TASK TO CARRY OUT: From the first line of the records below, transcribe each line exactly up to and including the one with "index pip: (112, 69)"; pictures stay out.

---- DATASET ENTRIES

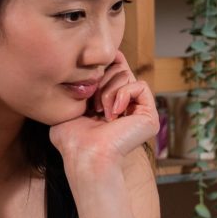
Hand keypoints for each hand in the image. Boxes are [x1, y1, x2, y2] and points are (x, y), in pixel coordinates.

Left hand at [49, 52, 158, 169]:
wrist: (85, 154)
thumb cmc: (72, 139)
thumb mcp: (67, 109)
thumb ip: (73, 91)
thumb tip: (73, 76)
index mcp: (108, 103)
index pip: (112, 69)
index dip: (103, 63)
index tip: (88, 69)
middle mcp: (125, 106)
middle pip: (119, 68)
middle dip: (101, 79)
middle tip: (92, 103)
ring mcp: (138, 112)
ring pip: (128, 76)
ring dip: (108, 90)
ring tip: (100, 111)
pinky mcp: (150, 116)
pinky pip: (141, 86)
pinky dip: (124, 94)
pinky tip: (114, 114)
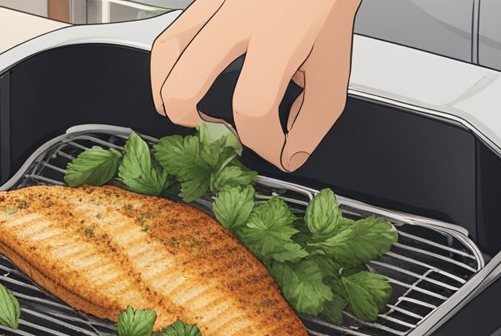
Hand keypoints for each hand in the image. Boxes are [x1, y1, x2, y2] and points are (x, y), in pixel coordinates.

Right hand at [150, 0, 361, 171]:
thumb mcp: (334, 69)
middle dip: (196, 123)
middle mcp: (238, 18)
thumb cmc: (325, 10)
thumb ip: (314, 119)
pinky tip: (184, 84)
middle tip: (218, 134)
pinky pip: (170, 36)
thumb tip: (289, 155)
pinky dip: (167, 69)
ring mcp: (216, 4)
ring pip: (166, 55)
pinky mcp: (205, 0)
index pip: (253, 107)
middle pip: (187, 84)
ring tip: (191, 114)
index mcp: (279, 37)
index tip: (275, 149)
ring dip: (169, 96)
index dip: (263, 142)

--------

RESPONSE:
Hand keypoints for each hand in the image. Boxes are [x1, y1, x2, y2] and points are (x, y), in pixel coordinates.

Left hand at [49, 52, 158, 169]:
wrist: (85, 154)
thumb cmc: (72, 139)
thumb mcp: (67, 109)
thumb ip: (73, 91)
thumb tip: (73, 76)
index mcp: (108, 103)
index pip: (112, 69)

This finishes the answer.